■ Problem details ■
Pick out and copy each line of the records below that contains the string "clock".

■ Records for this exercise ■

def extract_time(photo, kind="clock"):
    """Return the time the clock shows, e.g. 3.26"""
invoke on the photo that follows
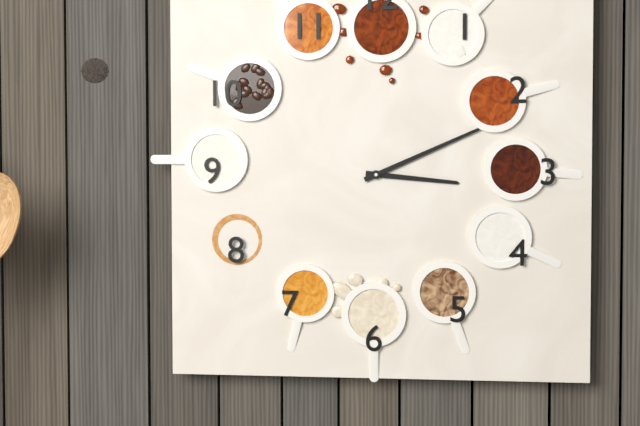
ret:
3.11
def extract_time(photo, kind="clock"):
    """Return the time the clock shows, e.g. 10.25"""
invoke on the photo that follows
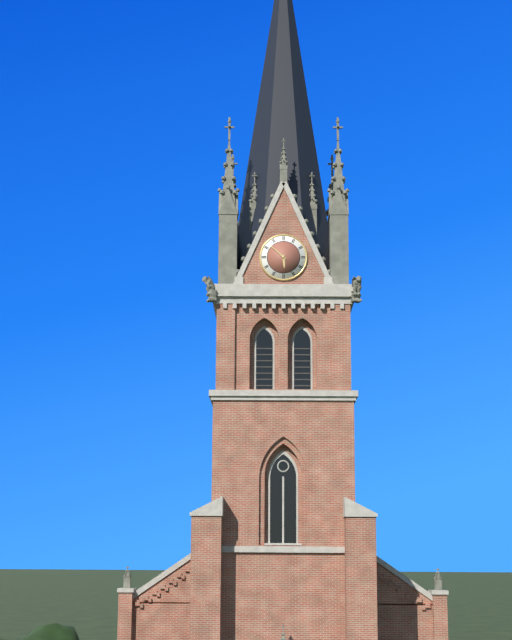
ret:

■ Solution to this task ■
def extract_time(photo, kind="clock"):
    """Return the time the clock shows, e.g. 3.26"""
def extract_time(photo, kind="clock"):
    """Return the time the clock shows, e.g. 10.25"""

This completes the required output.